Lecture
This Week’s Discoveries | 15 May 2018
- Date
- Tuesday 15 May 2018
- Time
- Location
-
Oort
Niels Bohrweg 2
2333 CA Leiden - Room
- Sitterzaal
First Lecture
Title
Witnessing the assembly of a galaxy 800 million years after the Big Bang
Speaker
Jorryt Matthee (Leiden Observatory)
Jorryt is a Huygens PhD fellow at Leiden Observatory. He investigates the origin and evolution of galaxies by combining observations with the largest telescopes and by analysing state-of-the-art computer simulations.
Abstract
To learn about the early production of light in the Universe, our best bet is to study in detail the earliest luminous galaxies. One ideal target is the galaxy COSMOS Redshift 7, known as CR7 for short.
CR7 is one of the oldest, most distant galaxies known, observed when the Universe had only ~6% of its current age and it will likely evolve into a massive galaxy cluster like the Coma cluster. Its discovery in 2015 — and subsequent observations of bright clumps of UV emission within it — have led to broad speculations. Does this galaxy host a forming supermassive black hole? Or could it perhaps contain the long-theorized first generation of metal-free stars? To understand the nature of CR7, we need to explore its gas and dust in detail — a challenging task given the distance to this galaxy. However, as I will show, important progress can be made using the capabilities of the new Atacama Large Millimetre Array in Chile.
Second Lecture
Title
The mathematics of blood vessel growth: predicting multicellular patterning from individual cell behavior
Speaker
Roeland Merks (CWI and MI)
Roeland is a part-time professor of Mathematical Biology at the Mathematical Institute (MI) in Leiden and senior researcher at Centrum Wiskunde & Informatica (CWI) in Amsterdam. His research focuses on the mathematical modeling of multicellular biological systems, including plant development, the gut microbiota, and the development of blood vessels (angiogenesis). He recently received a Vici grant to look for new ways to fix the messy and leaky blood vessels in tumours. To do so, he will combine mathematical simulations and lab experiments.

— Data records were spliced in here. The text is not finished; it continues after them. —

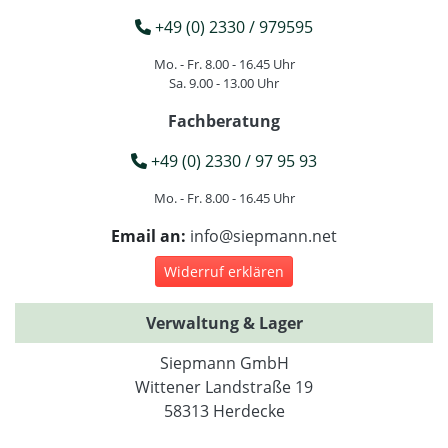
+49 (0) 2330 / 979595
Mo. - Fr. 8.00 - 16.45 Uhr
Sa. 9.00 - 13.00 Uhr
Fachberatung
+49 (0) 2330 / 97 95 93
Mo. - Fr. 8.00 - 16.45 Uhr
Email an:
info@siepmann.net
Widerruf erklären
Verwaltung & Lager
Siepmann GmbH
Wittener Landstraße 19
58313 Herdecke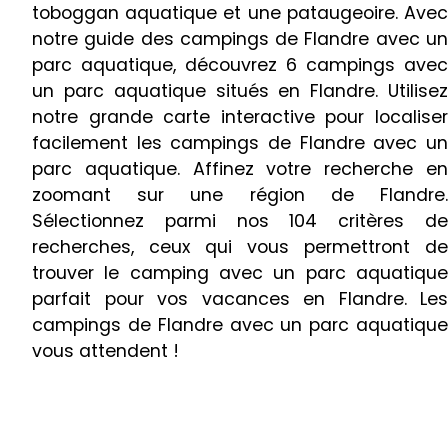
toboggan aquatique et une pataugeoire. Avec
notre guide des campings de Flandre avec un
parc aquatique, découvrez 6 campings avec
un parc aquatique situés en Flandre. Utilisez
notre grande carte interactive pour localiser
facilement les campings de Flandre avec un
parc aquatique. Affinez votre recherche en
zoomant sur une région de Flandre.
Sélectionnez parmi nos 104 critères de
recherches, ceux qui vous permettront de
trouver le camping avec un parc aquatique
parfait pour vos vacances en Flandre. Les
campings de Flandre avec un parc aquatique
vous attendent !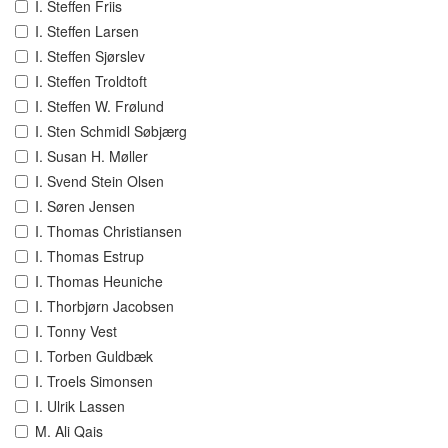
I. Steffen Friis
I. Steffen Larsen
I. Steffen Sjørslev
I. Steffen Troldtoft
I. Steffen W. Frølund
I. Sten Schmidl Søbjærg
I. Susan H. Møller
I. Svend Stein Olsen
I. Søren Jensen
I. Thomas Christiansen
I. Thomas Estrup
I. Thomas Heuniche
I. Thorbjørn Jacobsen
I. Tonny Vest
I. Torben Guldbæk
I. Troels Simonsen
I. Ulrik Lassen
M. Ali Qais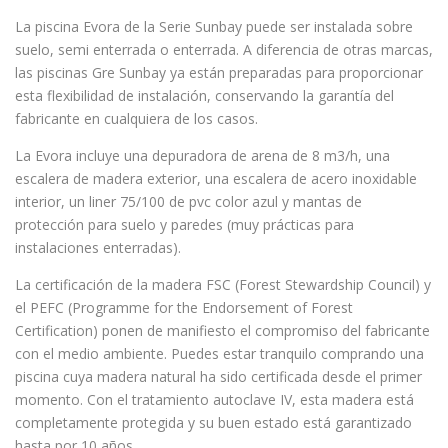
La piscina Evora de la Serie Sunbay puede ser instalada sobre
suelo, semi enterrada o enterrada. A diferencia de otras marcas,
las piscinas Gre Sunbay ya están preparadas para proporcionar
esta flexibilidad de instalación, conservando la garantía del
fabricante en cualquiera de los casos.
La Evora incluye una depuradora de arena de 8 m3/h, una
escalera de madera exterior, una escalera de acero inoxidable
interior, un liner 75/100 de pvc color azul y mantas de
protección para suelo y paredes (muy prácticas para
instalaciones enterradas).
La certificación de la madera FSC (Forest Stewardship Council) y
el PEFC (Programme for the Endorsement of Forest
Certification) ponen de manifiesto el compromiso del fabricante
con el medio ambiente. Puedes estar tranquilo comprando una
piscina cuya madera natural ha sido certificada desde el primer
momento. Con el tratamiento autoclave IV, esta madera está
completamente protegida y su buen estado está garantizado
hasta por 10 años.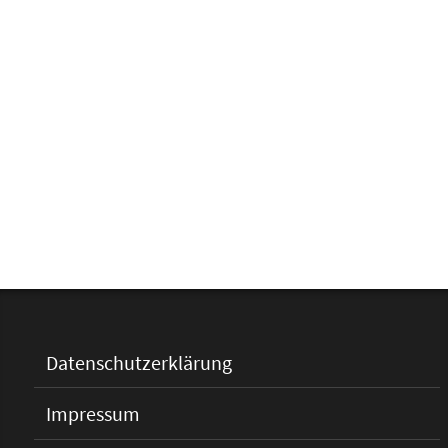
Datenschutzerklärung
Impressum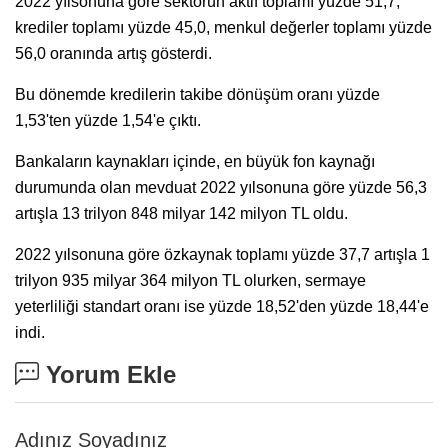
2022 yılsonuna göre sektörün aktif toplamı yüzde 51,7,
krediler toplamı yüzde 45,0, menkul değerler toplamı yüzde
56,0 oranında artış gösterdi.
Bu dönemde kredilerin takibe dönüşüm oranı yüzde
1,53'ten yüzde 1,54'e çıktı.
Bankaların kaynakları içinde, en büyük fon kaynağı
durumunda olan mevduat 2022 yılsonuna göre yüzde 56,3
artışla 13 trilyon 848 milyar 142 milyon TL oldu.
2022 yılsonuna göre özkaynak toplamı yüzde 37,7 artışla 1
trilyon 935 milyar 364 milyon TL olurken, sermaye
yeterliliği standart oranı ise yüzde 18,52'den yüzde 18,44'e
indi.
Yorum Ekle
Adınız Soyadınız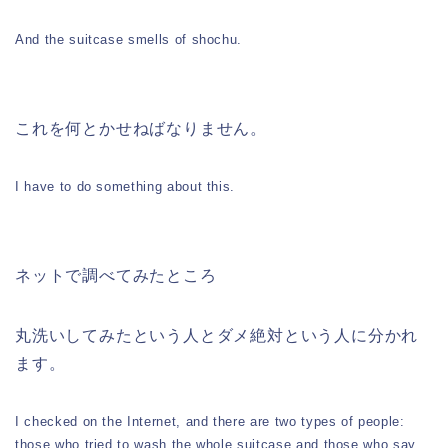
And the suitcase smells of shochu.
これを何とかせねばなりません。
I have to do something about this.
ネットで調べてみたところ
丸洗いしてみたという人とダメ絶対という人に分かれ
ます。
I checked on the Internet, and there are two types of people:
those who tried to wash the whole suitcase and those who say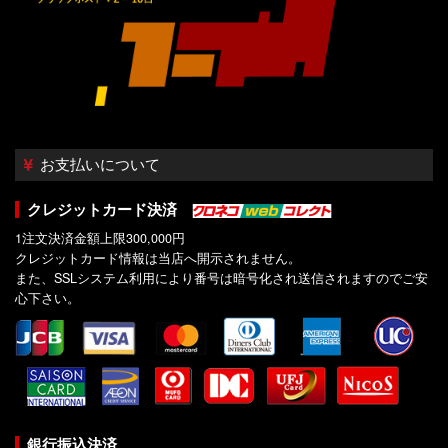
お支払いについて
クレジットカード決済
1注文決済金額上限300,000円
クレジットカード情報は当店へ開示されません。
また、SSLシステム利用により番号は暗号化され送信されますのでご安
心下さい。
銀行振込決済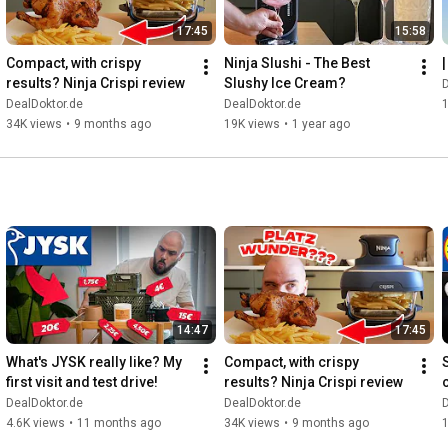
17:45
15:58
Compact, with crispy 
Ninja Slushi - The Best 
results? Ninja Crispi review
Slushy Ice Cream?
D
DealDoktor.de
DealDoktor.de
34K views
•
9 months ago
19K views
•
1 year ago
14:47
17:45
What's JYSK really like? My 
Compact, with crispy 
first visit and test drive!
results? Ninja Crispi review
DealDoktor.de
DealDoktor.de
D
4.6K views
•
11 months ago
34K views
•
9 months ago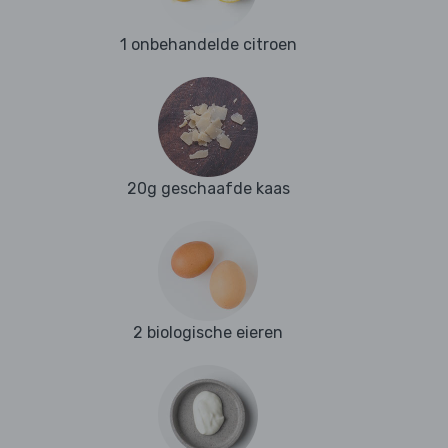
1 onbehandelde citroen
20g geschaafde kaas
2 biologische eieren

Tackling messy blood vessels to fight cancer
Abstract
To create a new blood vessel, the behavior of the building blocks of blood vessels, the endothelial cells, must be coordinated. Apart from molecular cell-cell signaling, endothelial cells exchange mechanical signals to coordinate their behavior. To get a better understanding of such mechanical cell-cell communication, we are developing dynamical mathematical models of cells and the extracellular matrix (ECM). I will discuss how these models help us explain the response of individual cells to the mechanics of the ECM, as well as the collective behavior of cells during angiogenesis. Recently, detailed measurements and new mathematical models of the kinetics of focal adhesions (the macromolecular mechanosensitive assemblies by which cells interact with the ECM) have become available. In our ongoing work we are including these kinetic descriptions of focal adhesions in our models. I will sketch how this approach allows us to mechanistically predict changes in cell shape and in collective cell behavior from changes in focal adhesion kinetics, e.g., due to genetic knockouts or pharmacological treatment. Altogether, our models help explain how local, mechanical cell-ECM interactions assist in coordinating cell behavior during multicellular patterning.